-- Begin Text to read --

Data Governance and Policy Alignment

Purpose

The DCoE Policy and Governance Alignment pillar provides the components needed for the management of data internally and externally within an organization. The specific components of any policy should be tailored to fit the organization’s overall environment. As such, the goal of this information is less intended to represent a standard boilerplate as it is to identify discussion points for developing a customized solution.

Governance and Policy Alignment Best Practices

Establishing effective a data policy and governance is an iterative process. Prior to establishment of a framework, it is important to assess the maturity of the data governance program. Below is a diagram that depicts the Data Governance Maturity within 5 milestones:
  1. eGovernment
  2. Open government
  3. Data-centric Government
  4. Digital Government
  5. Smart Government




Data policy and governance is the establishment of an accountability framework designed to influence behavior in the valuation, creation, storage, use, archival, and deletion of data. This framework includes the processes, roles, standards, and metrics that support a government or organization to achieve its objectives through the use of data. The establishment of such a framework is necessary to withstand eventual and certain cultural, political, and organizational changes that governments face. Outlined below are four best practices for the establishment of a data police and governance framework.

-- End Text to read --
-- Begin Given data --

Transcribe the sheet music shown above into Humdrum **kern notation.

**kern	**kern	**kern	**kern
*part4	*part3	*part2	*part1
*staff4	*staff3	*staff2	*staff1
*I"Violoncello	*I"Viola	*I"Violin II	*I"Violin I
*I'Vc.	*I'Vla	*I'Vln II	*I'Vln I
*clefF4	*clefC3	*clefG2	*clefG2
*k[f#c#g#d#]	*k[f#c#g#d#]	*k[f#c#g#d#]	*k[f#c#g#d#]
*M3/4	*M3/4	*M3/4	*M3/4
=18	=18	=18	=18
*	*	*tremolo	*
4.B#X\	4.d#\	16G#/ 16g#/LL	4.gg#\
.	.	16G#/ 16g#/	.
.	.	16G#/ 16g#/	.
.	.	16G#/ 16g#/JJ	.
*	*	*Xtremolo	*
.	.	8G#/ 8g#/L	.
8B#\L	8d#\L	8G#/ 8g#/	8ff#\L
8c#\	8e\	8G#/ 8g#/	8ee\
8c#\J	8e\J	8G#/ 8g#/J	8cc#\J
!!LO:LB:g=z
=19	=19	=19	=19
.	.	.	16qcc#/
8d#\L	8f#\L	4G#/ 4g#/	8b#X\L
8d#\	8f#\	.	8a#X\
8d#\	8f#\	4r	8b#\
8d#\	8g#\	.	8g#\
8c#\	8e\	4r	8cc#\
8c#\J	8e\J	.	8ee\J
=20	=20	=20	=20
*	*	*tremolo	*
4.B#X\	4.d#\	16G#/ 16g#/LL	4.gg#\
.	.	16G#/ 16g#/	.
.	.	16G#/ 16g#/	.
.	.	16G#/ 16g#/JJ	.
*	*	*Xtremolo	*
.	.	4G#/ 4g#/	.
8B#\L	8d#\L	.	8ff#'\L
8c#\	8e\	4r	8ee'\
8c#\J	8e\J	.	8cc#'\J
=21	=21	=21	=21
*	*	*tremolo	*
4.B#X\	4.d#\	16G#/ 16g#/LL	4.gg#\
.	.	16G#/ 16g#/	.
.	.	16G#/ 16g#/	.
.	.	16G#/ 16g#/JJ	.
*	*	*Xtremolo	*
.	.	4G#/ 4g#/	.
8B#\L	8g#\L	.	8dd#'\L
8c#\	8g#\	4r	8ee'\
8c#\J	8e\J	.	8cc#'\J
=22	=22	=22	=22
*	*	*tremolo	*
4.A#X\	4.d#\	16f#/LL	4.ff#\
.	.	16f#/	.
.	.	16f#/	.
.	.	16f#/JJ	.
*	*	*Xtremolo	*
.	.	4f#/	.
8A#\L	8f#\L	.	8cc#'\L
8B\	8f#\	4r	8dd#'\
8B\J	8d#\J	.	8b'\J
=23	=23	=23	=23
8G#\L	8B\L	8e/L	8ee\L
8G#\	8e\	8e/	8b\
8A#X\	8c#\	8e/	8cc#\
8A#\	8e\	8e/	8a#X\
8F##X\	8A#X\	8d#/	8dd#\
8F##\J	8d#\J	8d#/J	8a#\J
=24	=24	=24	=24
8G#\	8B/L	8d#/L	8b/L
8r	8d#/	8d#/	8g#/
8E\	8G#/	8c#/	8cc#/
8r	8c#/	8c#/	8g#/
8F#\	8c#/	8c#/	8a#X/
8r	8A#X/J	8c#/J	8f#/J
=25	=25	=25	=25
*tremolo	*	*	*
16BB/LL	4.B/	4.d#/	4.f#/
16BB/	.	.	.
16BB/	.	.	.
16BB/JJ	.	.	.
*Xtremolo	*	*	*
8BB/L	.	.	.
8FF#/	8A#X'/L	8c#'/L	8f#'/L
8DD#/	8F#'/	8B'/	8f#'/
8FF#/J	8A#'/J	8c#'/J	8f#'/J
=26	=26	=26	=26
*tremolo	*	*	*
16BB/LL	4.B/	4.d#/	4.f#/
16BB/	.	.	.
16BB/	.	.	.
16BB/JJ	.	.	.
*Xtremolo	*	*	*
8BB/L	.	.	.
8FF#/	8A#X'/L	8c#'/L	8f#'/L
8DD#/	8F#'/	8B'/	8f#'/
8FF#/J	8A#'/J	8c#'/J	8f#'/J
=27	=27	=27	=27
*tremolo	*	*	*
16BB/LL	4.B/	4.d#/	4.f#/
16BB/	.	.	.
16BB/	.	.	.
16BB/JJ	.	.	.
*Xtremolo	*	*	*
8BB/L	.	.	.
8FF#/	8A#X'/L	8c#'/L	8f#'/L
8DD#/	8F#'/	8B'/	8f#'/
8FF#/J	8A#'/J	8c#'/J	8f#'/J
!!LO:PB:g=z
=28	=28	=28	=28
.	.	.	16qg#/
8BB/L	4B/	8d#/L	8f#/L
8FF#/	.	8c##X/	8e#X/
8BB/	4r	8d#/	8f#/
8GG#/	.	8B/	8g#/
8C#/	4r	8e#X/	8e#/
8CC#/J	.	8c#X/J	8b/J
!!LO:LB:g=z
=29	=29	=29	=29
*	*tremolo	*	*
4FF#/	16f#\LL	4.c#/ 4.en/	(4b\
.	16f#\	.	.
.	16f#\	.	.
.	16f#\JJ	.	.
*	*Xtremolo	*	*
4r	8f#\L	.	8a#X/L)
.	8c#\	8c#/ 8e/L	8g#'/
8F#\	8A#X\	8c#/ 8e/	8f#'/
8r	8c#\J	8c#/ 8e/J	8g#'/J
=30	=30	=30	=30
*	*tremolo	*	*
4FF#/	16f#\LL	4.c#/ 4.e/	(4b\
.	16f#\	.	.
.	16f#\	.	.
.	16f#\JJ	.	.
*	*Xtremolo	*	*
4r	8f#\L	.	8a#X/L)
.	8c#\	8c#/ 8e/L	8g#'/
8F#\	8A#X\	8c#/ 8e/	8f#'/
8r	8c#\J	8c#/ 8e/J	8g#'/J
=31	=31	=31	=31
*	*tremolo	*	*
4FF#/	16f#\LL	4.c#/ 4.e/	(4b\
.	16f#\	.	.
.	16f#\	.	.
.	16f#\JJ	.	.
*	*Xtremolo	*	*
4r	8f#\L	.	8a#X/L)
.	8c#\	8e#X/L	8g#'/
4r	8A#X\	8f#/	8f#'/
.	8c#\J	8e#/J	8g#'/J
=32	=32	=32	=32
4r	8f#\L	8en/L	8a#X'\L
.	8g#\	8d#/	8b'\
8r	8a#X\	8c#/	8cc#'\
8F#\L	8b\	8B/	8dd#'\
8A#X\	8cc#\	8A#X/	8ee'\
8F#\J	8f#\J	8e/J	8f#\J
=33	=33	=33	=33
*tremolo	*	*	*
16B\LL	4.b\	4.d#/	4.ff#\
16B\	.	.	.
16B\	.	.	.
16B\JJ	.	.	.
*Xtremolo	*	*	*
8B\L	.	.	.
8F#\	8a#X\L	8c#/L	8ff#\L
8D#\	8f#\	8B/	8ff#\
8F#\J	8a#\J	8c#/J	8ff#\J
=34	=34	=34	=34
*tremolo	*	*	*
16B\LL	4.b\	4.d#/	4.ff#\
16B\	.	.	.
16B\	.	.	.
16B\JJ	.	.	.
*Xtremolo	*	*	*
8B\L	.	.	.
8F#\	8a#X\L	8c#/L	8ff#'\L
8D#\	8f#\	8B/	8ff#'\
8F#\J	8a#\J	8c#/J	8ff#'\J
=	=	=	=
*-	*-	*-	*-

-- End Given data --

**Problem set:**
a: Decide whether each statement agrees with the text on data governance and policy alignment. Answer yes or no for each, and quote the deciding words from that text.
(i) The specific components of a policy should be tailored to fit the organization's overall environment.
(ii) The maturity of the data governance program should be assessed after the framework is established.
(iii) The governance framework includes processes, roles, standards, and metrics.
b: Continue the text on data governance and policy alignment from its last sentence.
Nothing in the records is needed here.

**Task answers:**
a:
(i) Yes: "The specific components of any policy should be tailored to fit the organization’s overall environment."
(ii) No: "Prior to establishment of a framework, it is important to assess the maturity of the data governance program."
(iii) Yes: "This framework includes the processes, roles, standards, and metrics"

b:
Best Practice #1: Take a holistic approach but start small.

Ensure the strategic objectives of the organization or government are at the heart of the framework by balancing out technical compromises to move the program gradually up the maturity scale, recognizing that this won’t happen overnight. Accept that the establishment of data governance is an iterative process that will continue to evolve and mature with the organization. Start with the people and processes before focusing on the technology.

Best Practice #2: Obtain Executive buy-in

Establishment of a data governance framework often requires significant cultural changes within an organization and funding to support the processes and tools needed to maintain the framework. This cultural shift and funding challenges require backing from the executive level. Obtaining support from key decision makers who represent your organizations strategic focus areas or lines of business is pivotal to ensuring you have support from decision-makers and those able to influence the executives.

Best Practice #3: Establish quantifiable return on investment

The benefits that an effective data governance program can bring to a government entity or organization are often difficult to see in the short-term. This makes it difficult to obtain support and funding for the costs to establish a program. As such, it is important to build a business case to illustrate the quantifiable benefits to get the necessary buy-in and ownership of the program. To build such a business case, focus on the relationship between the business processes and the key data elements that support them. Calculate the costs of manually managing these data elements through repeated and duplicated processes. Identify opportunities that available quality data bring in terms of generating revenue or optimizing processes through better customer service and insight.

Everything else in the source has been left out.